What is being asked: Only the lines below, from the one with "Document page, 1241x1754 pixels." through the one with "List each element's", are to be written out, exactly.
━━ Source information
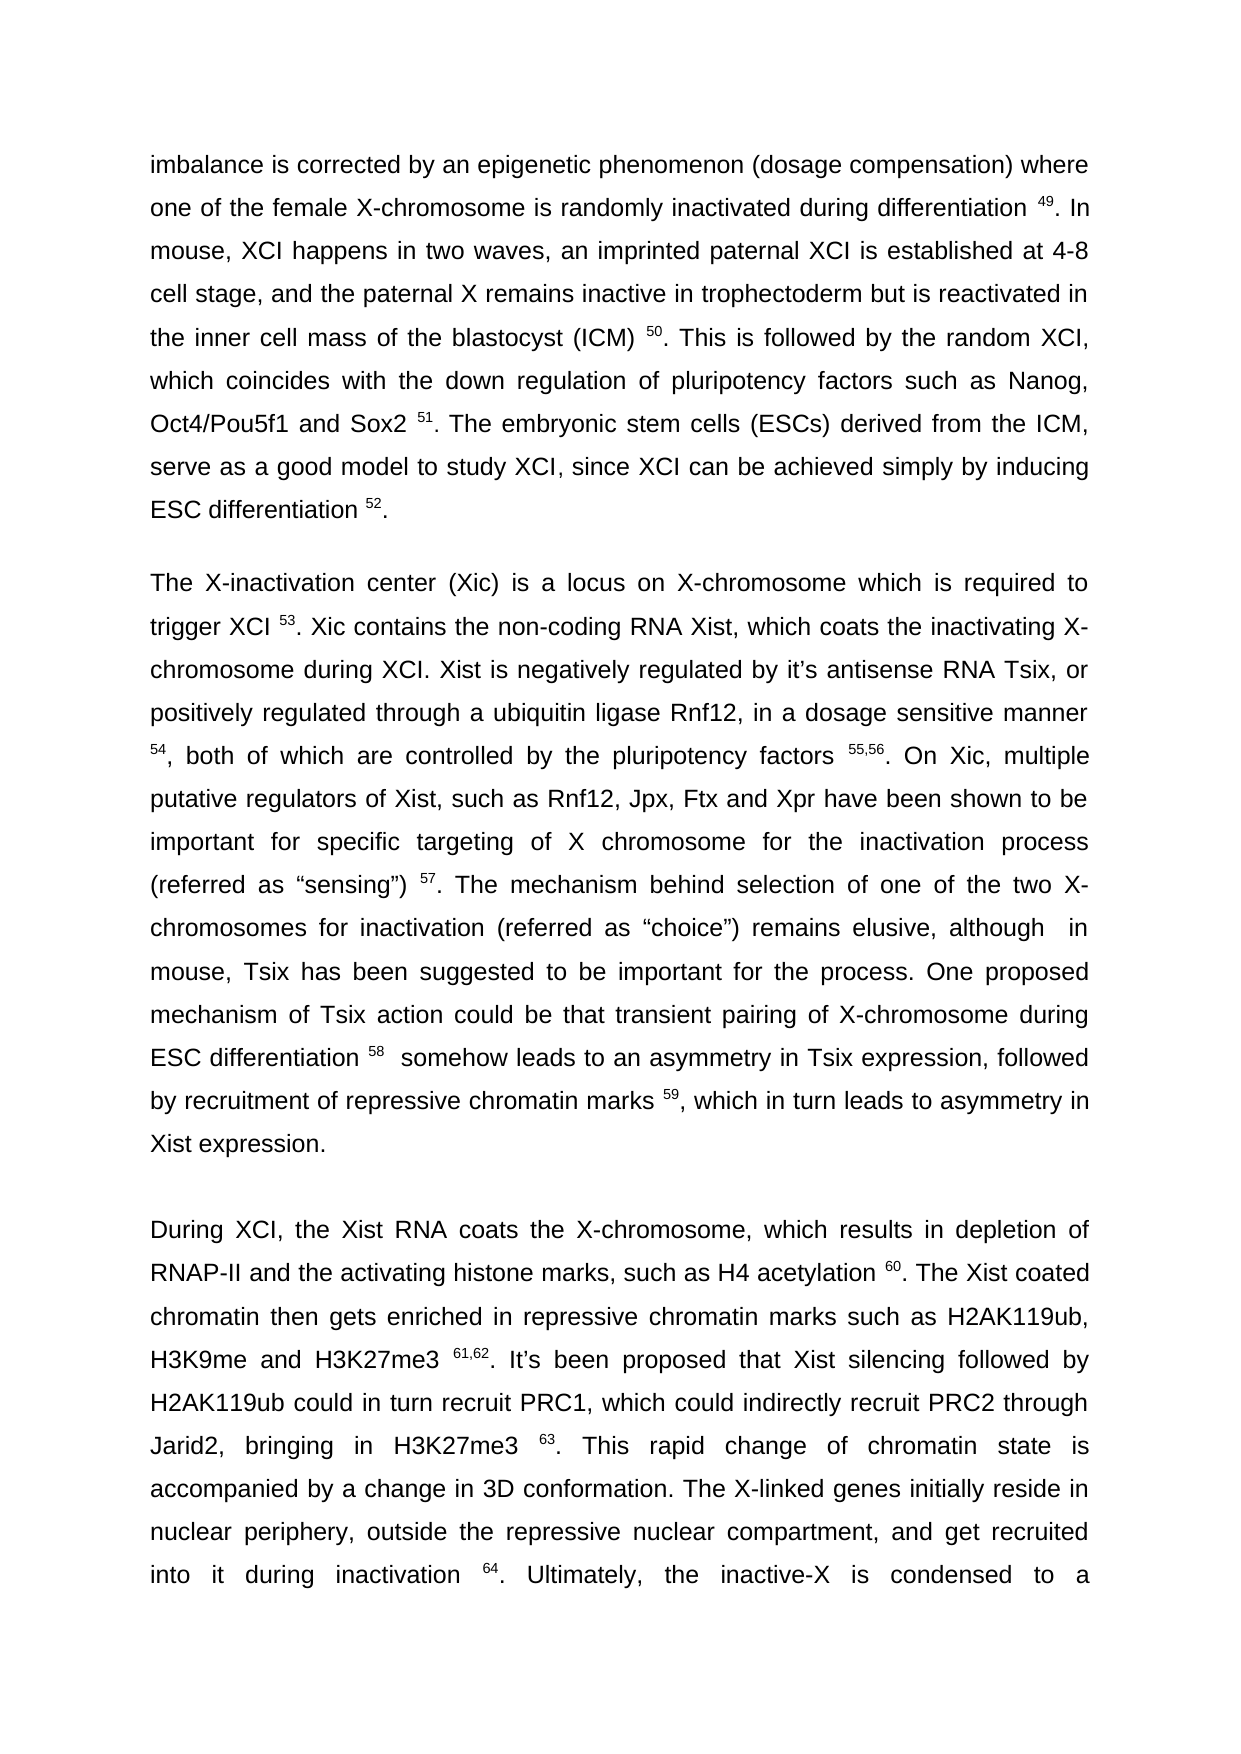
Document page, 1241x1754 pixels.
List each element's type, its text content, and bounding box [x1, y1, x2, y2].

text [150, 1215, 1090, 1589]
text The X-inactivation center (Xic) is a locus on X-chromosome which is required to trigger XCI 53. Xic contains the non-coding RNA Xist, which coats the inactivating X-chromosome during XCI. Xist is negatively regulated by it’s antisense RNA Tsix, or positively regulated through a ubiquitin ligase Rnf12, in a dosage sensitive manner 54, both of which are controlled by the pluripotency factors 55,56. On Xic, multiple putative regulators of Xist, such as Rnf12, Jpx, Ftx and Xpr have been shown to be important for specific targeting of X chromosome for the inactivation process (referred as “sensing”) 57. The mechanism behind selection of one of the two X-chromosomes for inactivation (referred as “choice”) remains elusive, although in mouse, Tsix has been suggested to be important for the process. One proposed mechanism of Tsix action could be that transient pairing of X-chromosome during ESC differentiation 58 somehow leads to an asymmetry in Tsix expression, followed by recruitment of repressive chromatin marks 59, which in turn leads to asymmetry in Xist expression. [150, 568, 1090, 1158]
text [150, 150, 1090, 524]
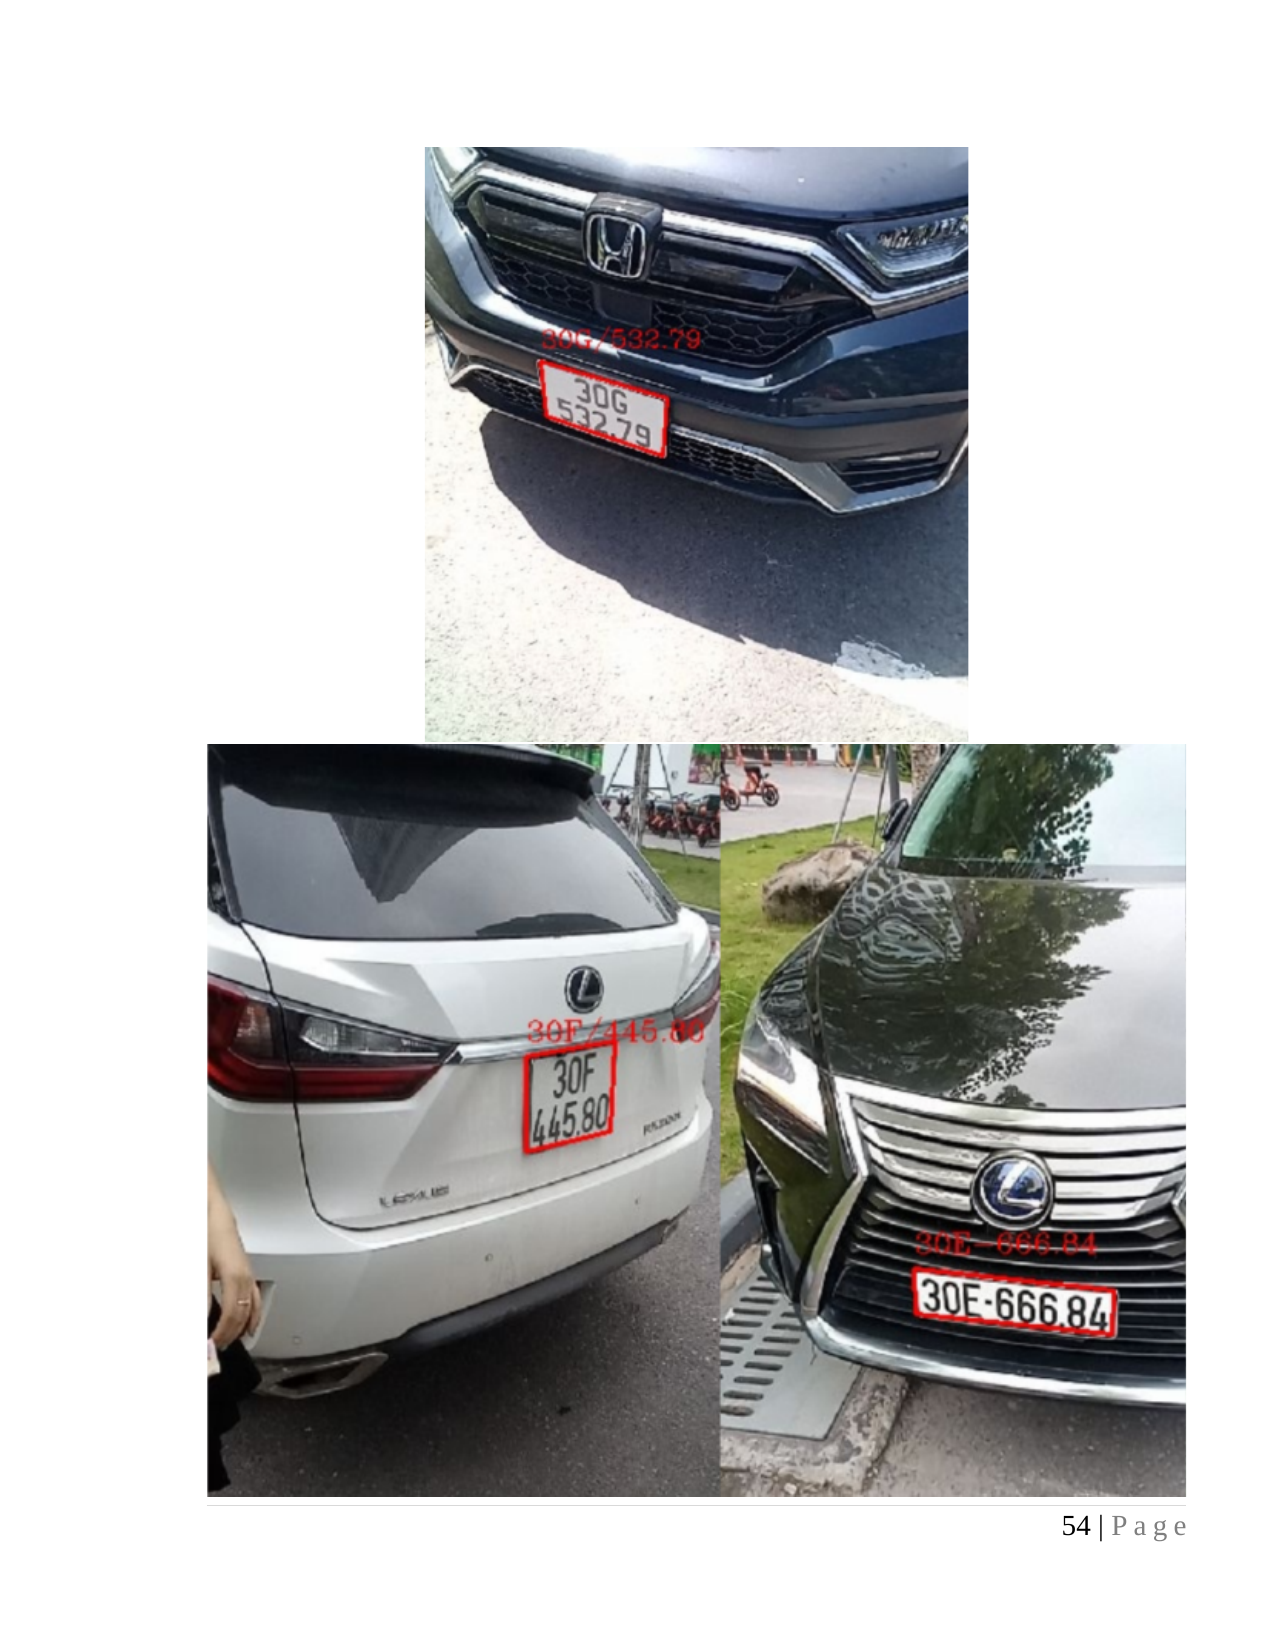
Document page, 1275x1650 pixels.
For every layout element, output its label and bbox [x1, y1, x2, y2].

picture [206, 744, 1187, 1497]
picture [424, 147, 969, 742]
━━━━
━━ Source information
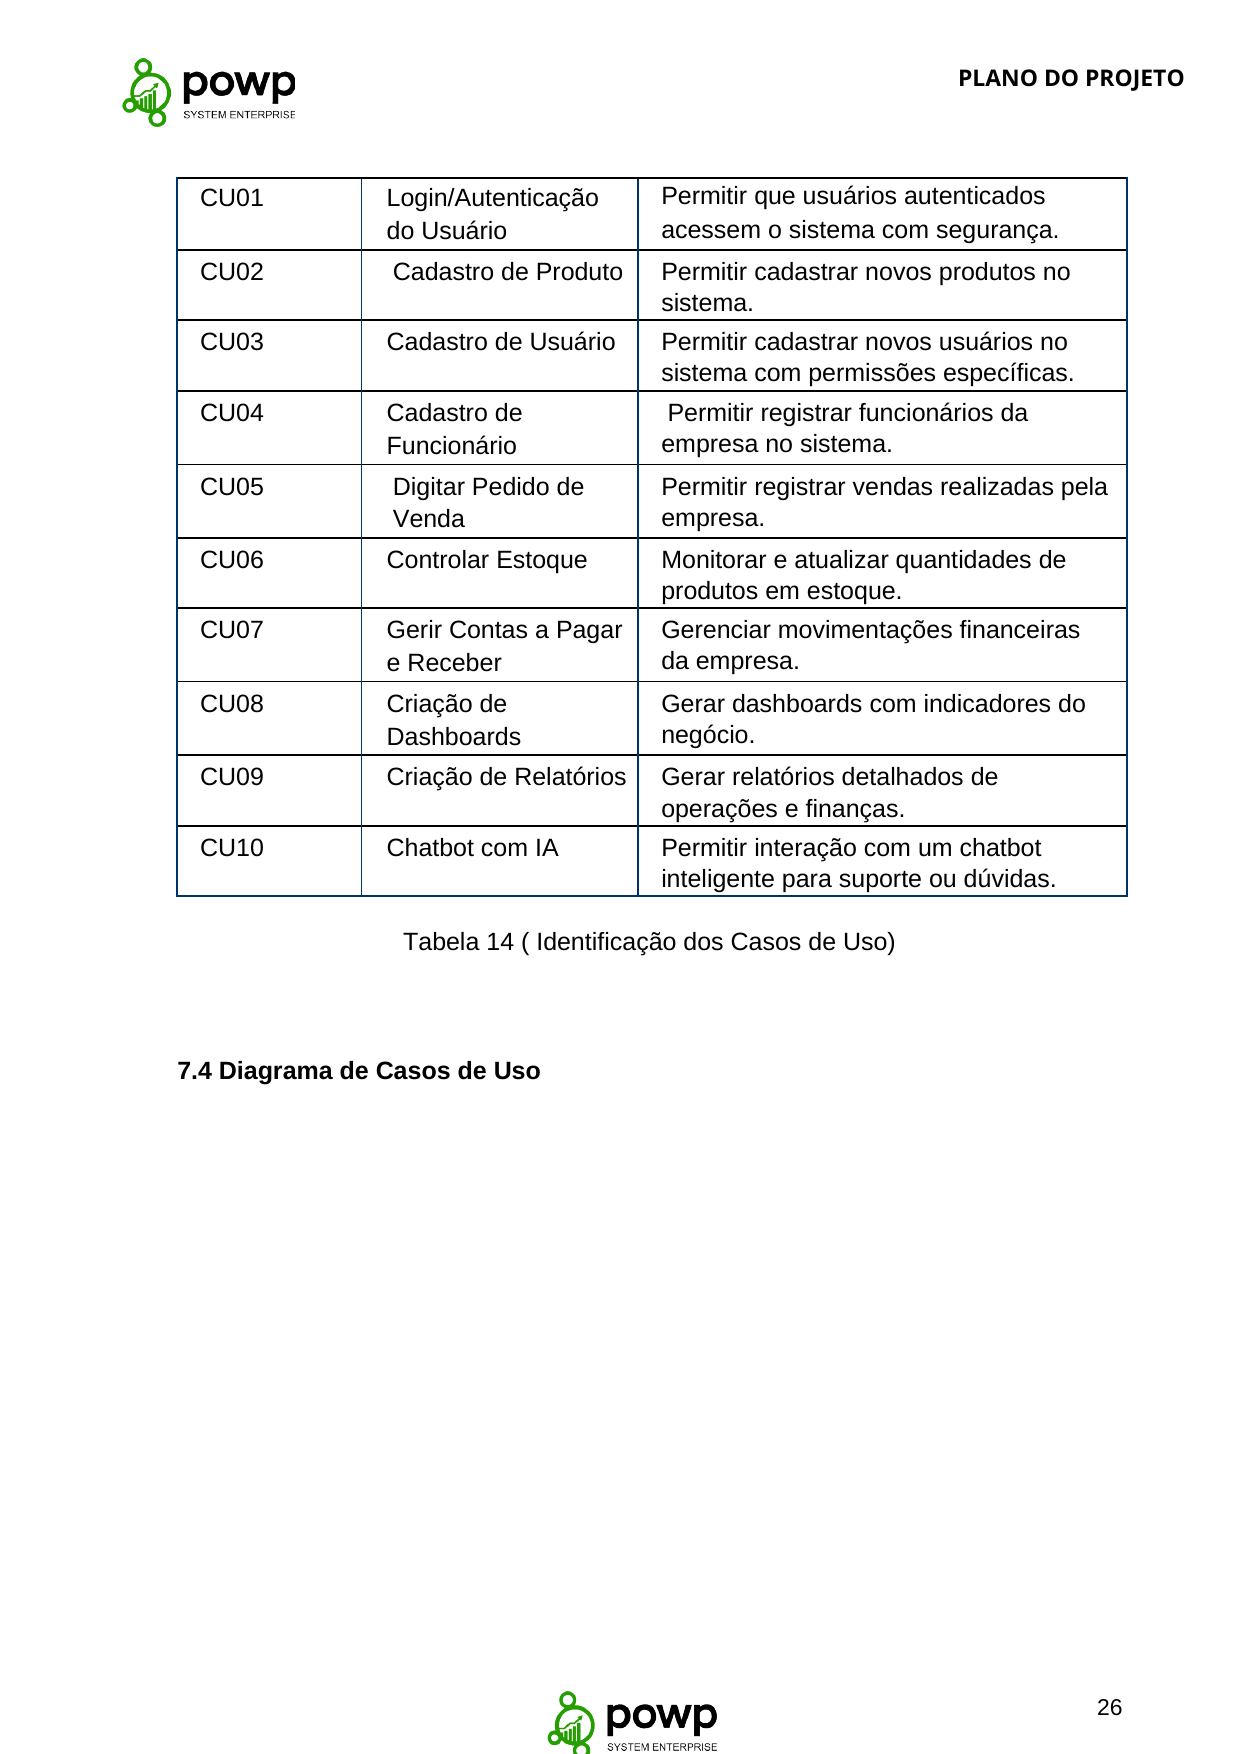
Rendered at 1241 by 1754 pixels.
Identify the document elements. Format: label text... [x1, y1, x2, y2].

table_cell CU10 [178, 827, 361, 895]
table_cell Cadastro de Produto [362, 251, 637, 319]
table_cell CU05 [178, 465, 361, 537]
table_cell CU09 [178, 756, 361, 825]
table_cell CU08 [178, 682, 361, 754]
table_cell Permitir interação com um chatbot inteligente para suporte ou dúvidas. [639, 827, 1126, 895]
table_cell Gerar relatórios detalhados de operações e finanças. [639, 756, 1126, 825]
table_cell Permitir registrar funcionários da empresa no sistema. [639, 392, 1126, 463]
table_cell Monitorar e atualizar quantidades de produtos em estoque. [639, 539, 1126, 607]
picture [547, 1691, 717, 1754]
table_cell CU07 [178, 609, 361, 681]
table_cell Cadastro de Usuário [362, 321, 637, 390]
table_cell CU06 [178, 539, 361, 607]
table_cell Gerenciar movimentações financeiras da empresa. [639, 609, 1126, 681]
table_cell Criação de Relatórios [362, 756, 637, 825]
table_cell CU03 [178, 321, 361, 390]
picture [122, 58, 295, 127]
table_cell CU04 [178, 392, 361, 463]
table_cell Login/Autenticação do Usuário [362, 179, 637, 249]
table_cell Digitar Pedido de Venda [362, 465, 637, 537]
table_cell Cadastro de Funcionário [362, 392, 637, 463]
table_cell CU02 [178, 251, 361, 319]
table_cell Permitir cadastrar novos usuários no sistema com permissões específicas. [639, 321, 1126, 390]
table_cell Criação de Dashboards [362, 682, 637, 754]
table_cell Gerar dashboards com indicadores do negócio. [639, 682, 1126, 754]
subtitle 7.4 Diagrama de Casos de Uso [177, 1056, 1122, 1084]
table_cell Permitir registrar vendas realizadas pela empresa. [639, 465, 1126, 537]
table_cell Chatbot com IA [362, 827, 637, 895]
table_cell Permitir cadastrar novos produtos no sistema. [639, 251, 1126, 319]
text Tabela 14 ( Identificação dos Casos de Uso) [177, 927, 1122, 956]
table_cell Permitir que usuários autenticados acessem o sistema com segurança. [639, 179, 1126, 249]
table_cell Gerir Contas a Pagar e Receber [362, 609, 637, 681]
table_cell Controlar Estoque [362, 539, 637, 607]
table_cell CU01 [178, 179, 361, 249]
━━━━
Exercise response:
Document page, 1241x1754 pixels.
List each element's type, its text content, and bounding box [x1, y1, x2, y2].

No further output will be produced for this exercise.